◆ TEXT ZUM LESEN
- - - - - - -

Volksfeststimmung beim Comeback des Eupener Osterlaufs

Der Eupener Osterlauf hat am Samstag sein Comeback nach der Corona-Zwangspause gefeiert. Insgesamt waren zwar etwas weniger Läufer bei der 42. Auflage am Start, aber es herrschte fast schon Volksfeststimmung beim Comeback der traditionellen Laufveranstaltung.

Beim Volkslauf hat sich Lynn Hübinger vom LAC Eupen den Sieg bei den Frauen geschnappt. Der Erfolg über die 6 Kilometer kam für die Eupener Nachwuchsläuferin überraschend. „Ich hätte nicht gedacht, dass ich so weit vorne bin, denn ich bin in den letzten Monaten nicht so viel gelaufen“, sagte Hübinger nach ihrer Zielankunft.

Die Plätze zwei und drei gingen an Celina Weynand und Birgit Bongard-Küther.

Tom Reuter war bester Ostbelgier im Volkslauf aus Platz zwei. Nur Mathieu Lejoly war Schneller als der Läufer aus Iveldingen. Brent De Wechter landete auf dem dritten Platz.

„Damit bin ich auf jeden Fall sehr zufrieden. Ich war jetzt zweieinhalb Jahre oft verletzt und habe lange pausiert. Das Rennen heute hat noch mal Spaß gemacht“, sagte Reuter zu seinem zweiten Platz beim Osterlauf.

Auch im Hauptlauf waren die Ostbelgier beim Comeback des Osterlaufs erfolgreich. Kerstin Heinen aus Emmels kam als Zweite über die Ziellinie, dabei war ein Start im Hauptlauf ursprünglich gar nicht erst geplant.

- - - - - - -

◆ AUFGABE 1
Die wievielte Auflage des Osterlaufs wurde laut dem Bericht über den Eupener Osterlauf am Samstag ausgetragen?
◆ AUFGABE 2
Nennen Sie alle Personen, die im Bericht über den Eupener Osterlauf mit Namen vorkommen.
◆ AUFGABE 3
Führen Sie den Bericht über den Eupener Osterlauf im Anschluss an seinen letzten Satz weiter.

(In einem Datensatz enthaltene Einträge)
- - - - - - -

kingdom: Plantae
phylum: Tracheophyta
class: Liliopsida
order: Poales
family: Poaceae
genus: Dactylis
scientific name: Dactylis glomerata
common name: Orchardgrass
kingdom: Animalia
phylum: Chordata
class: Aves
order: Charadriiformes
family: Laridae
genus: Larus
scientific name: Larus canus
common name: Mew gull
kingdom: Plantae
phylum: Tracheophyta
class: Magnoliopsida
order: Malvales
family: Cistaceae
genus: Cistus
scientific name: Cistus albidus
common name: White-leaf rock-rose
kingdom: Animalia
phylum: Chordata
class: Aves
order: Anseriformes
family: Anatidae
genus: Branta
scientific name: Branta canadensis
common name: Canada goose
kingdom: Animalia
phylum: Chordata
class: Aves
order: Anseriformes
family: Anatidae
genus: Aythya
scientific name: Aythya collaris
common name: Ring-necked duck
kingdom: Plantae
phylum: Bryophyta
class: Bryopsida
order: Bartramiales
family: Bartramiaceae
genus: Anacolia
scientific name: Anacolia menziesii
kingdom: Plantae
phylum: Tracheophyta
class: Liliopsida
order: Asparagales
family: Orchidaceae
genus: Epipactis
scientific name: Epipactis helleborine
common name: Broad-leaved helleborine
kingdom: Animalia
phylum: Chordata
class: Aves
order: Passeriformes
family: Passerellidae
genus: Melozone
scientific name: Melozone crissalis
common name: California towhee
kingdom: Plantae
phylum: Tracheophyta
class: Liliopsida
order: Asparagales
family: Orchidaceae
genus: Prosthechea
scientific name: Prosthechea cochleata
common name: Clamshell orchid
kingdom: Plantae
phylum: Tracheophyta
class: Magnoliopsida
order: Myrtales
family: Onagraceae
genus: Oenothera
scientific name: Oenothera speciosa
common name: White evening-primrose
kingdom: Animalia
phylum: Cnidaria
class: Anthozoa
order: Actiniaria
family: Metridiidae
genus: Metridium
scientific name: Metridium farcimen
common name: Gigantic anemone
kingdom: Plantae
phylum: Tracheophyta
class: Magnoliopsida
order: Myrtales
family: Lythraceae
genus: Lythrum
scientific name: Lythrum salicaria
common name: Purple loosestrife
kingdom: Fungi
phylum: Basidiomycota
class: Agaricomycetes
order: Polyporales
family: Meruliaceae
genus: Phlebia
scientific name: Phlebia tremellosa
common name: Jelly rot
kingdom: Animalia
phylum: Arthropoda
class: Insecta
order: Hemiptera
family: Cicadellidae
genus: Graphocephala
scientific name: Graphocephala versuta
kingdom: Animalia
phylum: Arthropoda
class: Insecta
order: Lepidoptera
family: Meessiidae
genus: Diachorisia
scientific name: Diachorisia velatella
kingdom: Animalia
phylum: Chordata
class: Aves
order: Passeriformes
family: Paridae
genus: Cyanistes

- - - - - - -

◆ ANTWORT 1
Die 42. Auflage.

◆ ANTWORT 2
Lynn Hübinger, Celina Weynand, Birgit Bongard-Küther, Tom Reuter, Mathieu Lejoly, Brent De Wechter, Kerstin Heinen

◆ ANTWORT 3
„Heute Morgen war eigentlich noch geplant, die kleine Runde zu laufen, da ich nächste Woche in Hamburg den Marathon laufe“, erklärte Heinen den ursprünglichen Plan beim Osterlauf.

Der Sieg im Hauptlauf bei den Frauen ging an die Deutsche Steffi Janssen. Es war der zweite Sieg der 40-Jährigen beim Eupener Osterlauf.

Geplant war es aber keineswegs. „Ich habe das Profil anders in Erinnerung gehabt. Es war für mich ein reiner Traillauf und ich bin eher die Asphaltläuferin, von daher war es doch überraschend, aber es ist ein schöner Kurs“, war die Osterlauf-Siegerin begeistert.

Valentine Leffin landete auf dem dritten Platz.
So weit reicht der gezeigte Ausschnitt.